Reading her cancer blog has a new relevance for me as well, since my friend was just diagnosed with leukemia. It could not have come at a better time to read that someone else I know and care about (however remote and unreal the knowing and caring allegedly may be) is fighting and so far winning the battle with cancer.

My friend's journey into The Big Ick is just beginning, and I know absolutely nothing about what she's going to go through, besides what I've seen in movies and TV shows. Which? Not the most reliable or accurate source of knowledge. But something in my heart has eased a bit, knowing that Liz is kicking the ass of her tumor. And I'm feeling a little stronger knowing what my friend might be dealing with, and perhaps knowing a bit more of what I might be able to do to help.

It's probably transitory and I'm probably still harboring a lot of misconceptions and I just might be blowing sunshine out my ass. But I'm going to cling to this feeling while I can.

Friday, February 09, 2007

WTF

I just found out that one of my dearest friends in the world has leukemia and I'm having some trouble dealing with it. I want to be a help and support to her but I don't know even where to start. This is totally out of the blue and of course my culturally trained gut reaction is to hear that "L" word and immediately feel like she's already gone, which she totally is NOT, she's of course going to fight it but I worry about her, and her two boys, and them living with their dad instead of her because he has anger issues, and I don't want it to be about me and my feelings and my reactions but I think it's natural to have some self-reflection when you find out that someone's life is suddenly threatened like that, and I don't want to thrust my help on her if she really wants this to just be a time for her to be close to her family, but she has a history of not asking for help even when she could use it so I don't know what to do.

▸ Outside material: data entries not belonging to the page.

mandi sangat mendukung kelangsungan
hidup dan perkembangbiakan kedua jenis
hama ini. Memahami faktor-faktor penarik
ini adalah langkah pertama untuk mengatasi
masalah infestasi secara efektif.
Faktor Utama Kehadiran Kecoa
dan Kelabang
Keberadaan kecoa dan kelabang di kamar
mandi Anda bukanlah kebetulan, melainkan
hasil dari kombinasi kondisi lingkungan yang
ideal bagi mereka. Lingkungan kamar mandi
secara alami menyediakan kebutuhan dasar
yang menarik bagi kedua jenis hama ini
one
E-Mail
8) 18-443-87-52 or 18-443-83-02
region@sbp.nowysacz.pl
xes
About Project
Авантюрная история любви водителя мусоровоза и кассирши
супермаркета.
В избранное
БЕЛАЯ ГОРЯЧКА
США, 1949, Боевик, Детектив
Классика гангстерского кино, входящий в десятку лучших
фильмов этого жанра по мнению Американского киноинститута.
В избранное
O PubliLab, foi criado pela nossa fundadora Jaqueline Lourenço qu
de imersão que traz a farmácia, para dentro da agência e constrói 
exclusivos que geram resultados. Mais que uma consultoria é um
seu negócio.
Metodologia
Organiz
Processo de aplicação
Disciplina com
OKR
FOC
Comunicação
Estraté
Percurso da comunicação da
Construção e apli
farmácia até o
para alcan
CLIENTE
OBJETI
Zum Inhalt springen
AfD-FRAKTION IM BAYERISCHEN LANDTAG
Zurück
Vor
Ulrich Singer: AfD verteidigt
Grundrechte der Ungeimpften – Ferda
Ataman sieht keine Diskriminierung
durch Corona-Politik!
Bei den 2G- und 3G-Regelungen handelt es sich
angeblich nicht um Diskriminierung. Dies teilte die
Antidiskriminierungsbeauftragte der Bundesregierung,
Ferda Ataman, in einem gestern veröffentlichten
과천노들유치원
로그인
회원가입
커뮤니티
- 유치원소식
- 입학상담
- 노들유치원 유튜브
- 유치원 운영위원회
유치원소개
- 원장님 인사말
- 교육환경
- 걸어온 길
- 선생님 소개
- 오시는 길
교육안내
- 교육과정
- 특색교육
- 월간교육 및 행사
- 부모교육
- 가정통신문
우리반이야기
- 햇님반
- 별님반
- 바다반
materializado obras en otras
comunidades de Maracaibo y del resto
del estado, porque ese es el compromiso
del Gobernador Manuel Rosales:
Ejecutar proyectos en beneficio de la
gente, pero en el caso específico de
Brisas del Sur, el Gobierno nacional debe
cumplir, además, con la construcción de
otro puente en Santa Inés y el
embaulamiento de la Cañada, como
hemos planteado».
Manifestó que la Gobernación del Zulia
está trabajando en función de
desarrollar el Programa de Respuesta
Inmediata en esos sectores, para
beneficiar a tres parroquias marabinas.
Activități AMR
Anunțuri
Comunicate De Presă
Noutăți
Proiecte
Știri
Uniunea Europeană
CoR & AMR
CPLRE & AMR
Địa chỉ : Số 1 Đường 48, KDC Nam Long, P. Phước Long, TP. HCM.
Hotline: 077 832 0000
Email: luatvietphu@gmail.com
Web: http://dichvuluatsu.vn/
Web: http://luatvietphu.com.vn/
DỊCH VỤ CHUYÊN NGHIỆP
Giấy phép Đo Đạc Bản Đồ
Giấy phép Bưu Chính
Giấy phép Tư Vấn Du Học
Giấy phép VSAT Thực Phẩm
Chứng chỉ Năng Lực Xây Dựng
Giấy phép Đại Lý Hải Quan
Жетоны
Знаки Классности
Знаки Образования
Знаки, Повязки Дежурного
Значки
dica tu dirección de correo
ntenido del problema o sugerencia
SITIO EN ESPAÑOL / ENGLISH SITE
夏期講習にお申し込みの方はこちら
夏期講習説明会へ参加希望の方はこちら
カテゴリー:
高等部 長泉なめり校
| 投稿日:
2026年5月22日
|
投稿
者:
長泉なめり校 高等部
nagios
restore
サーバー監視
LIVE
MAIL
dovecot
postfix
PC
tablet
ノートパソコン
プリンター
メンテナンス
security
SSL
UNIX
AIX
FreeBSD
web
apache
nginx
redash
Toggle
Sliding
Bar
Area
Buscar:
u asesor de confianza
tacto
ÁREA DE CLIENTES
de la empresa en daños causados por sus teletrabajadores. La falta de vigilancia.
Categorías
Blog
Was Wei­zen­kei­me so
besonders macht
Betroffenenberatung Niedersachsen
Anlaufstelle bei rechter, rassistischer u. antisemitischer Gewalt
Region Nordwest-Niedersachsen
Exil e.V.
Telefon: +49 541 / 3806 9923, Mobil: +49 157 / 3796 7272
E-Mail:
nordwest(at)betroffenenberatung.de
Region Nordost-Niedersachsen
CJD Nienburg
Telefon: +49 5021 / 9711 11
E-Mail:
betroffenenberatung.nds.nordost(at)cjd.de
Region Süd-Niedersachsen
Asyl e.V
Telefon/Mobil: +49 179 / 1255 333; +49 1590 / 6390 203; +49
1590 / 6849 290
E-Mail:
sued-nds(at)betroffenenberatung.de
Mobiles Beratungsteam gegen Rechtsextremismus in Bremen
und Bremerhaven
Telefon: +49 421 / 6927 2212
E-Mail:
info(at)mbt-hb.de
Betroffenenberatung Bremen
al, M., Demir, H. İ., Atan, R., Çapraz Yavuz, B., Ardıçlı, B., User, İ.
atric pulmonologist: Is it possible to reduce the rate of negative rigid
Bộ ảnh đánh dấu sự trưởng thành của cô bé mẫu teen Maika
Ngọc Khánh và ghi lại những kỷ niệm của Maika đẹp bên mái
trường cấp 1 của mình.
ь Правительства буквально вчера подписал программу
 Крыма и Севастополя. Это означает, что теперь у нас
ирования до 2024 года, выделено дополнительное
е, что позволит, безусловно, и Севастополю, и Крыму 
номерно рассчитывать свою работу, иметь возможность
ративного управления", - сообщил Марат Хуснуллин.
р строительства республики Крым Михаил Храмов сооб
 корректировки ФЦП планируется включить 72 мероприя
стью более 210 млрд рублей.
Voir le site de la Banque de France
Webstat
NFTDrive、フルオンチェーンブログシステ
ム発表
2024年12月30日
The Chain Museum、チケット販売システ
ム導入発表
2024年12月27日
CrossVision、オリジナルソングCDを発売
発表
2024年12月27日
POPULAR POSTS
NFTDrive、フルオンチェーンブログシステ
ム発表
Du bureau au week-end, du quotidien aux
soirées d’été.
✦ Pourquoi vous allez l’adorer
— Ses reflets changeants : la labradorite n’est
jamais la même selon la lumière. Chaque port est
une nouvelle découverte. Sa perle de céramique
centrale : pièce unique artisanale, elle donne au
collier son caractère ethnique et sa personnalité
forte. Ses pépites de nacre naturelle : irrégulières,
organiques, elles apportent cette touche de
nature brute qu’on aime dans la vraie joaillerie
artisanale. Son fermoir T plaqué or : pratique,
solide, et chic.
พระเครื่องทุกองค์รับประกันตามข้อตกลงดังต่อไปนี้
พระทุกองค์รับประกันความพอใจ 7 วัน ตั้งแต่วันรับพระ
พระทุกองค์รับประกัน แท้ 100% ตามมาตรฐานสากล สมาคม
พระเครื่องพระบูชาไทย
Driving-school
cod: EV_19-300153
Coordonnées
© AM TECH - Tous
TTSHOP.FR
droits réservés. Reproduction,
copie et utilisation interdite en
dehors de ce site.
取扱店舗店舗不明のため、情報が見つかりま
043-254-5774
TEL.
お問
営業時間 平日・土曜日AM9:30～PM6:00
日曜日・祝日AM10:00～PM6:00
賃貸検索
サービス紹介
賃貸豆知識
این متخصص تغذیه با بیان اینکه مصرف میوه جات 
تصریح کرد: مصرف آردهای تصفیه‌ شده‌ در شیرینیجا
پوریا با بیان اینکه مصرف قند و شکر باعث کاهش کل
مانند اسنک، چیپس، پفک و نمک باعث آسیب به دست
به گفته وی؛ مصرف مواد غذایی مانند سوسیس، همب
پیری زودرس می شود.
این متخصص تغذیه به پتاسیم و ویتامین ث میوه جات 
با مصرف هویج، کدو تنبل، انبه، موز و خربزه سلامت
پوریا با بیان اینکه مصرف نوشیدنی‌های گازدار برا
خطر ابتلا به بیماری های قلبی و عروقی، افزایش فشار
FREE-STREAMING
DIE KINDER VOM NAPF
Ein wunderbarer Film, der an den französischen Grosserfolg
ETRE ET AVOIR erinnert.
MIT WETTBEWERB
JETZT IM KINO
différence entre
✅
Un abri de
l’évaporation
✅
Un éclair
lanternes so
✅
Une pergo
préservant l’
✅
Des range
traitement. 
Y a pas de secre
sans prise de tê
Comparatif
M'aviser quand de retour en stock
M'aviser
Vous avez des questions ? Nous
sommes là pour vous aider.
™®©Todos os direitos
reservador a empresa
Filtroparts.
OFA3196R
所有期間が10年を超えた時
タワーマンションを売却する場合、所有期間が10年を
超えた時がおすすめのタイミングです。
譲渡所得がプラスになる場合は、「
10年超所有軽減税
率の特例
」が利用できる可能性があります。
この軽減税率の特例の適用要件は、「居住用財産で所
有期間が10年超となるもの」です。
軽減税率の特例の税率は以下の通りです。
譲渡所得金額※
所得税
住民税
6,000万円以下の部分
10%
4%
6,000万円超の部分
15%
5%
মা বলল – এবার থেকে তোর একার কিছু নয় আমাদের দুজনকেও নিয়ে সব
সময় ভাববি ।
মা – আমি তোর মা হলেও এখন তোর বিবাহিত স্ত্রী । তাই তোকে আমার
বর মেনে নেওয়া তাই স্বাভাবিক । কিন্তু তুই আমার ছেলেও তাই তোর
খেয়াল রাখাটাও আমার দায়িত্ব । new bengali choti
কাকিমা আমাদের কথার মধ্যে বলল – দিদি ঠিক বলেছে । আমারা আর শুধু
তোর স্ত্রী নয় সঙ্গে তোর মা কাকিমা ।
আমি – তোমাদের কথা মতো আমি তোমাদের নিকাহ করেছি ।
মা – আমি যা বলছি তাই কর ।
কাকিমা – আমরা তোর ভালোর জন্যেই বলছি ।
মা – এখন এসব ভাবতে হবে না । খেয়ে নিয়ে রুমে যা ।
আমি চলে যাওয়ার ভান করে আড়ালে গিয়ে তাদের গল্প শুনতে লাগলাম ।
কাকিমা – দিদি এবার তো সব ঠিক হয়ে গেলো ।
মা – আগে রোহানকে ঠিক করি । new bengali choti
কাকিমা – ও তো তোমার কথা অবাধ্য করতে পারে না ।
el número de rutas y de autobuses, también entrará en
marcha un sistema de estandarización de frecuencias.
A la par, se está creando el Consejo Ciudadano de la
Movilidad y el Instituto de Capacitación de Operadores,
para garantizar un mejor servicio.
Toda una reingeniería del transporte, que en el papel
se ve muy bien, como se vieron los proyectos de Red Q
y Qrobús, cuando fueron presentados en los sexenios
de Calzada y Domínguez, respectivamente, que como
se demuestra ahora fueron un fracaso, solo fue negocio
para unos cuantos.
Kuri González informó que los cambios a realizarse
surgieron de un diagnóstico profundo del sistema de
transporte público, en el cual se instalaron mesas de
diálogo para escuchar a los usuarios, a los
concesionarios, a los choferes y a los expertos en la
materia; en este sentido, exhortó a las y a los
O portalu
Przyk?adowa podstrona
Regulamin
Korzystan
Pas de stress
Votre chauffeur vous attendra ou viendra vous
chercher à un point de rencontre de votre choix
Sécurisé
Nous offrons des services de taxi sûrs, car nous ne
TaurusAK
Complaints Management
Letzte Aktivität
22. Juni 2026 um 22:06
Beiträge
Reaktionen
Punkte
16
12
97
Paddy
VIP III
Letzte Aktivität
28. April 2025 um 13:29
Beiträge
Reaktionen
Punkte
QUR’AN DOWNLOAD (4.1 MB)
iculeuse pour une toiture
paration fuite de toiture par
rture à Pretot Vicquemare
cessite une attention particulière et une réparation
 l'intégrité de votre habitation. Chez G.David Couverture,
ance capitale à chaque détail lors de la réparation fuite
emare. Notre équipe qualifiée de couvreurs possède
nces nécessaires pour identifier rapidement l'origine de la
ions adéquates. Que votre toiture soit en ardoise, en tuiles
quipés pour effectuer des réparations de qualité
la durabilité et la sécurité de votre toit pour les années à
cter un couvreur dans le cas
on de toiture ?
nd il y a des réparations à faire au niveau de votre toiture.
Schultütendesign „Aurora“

I don't know what I'm saying but if there's any random goodwill floating around out there in the blogosphere I'd really appreciate some of it being pointed in the Cincinnati direction.

Monday, February 05, 2007

Nothing nothing nothing

Nothing is coming to me. I try every day to write something here and I can't even think of anything to say to myself. I started this as a place to vent, to quantify or qualify or textify my thoughts. But all my thoughts are of escaping, getting out, turning away and I can't bear that so I do things that help me think of nothing instead. Like let the dajamou watch hours of TV so I can watch hours of video online. Or read 20 some odd blogs for some kind of vicarious life. Or lose myself in a novel.

But those things don't give me much to write about.